Exercise: Please count the lines in the listing below that contain the word "Canada" and reply with only that number.
++++ Available data
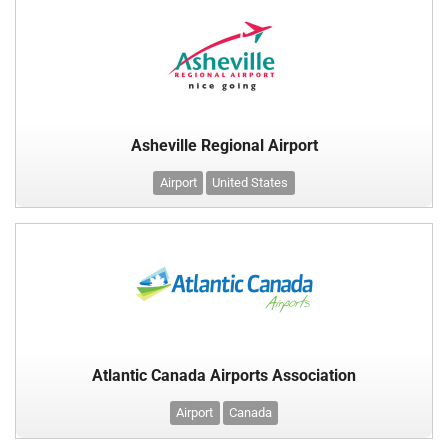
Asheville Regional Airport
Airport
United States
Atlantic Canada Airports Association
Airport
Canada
++++++++
++++ Available data
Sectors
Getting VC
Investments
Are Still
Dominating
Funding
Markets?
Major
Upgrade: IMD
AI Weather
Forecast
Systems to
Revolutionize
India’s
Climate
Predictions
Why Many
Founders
++++++++
Output: 2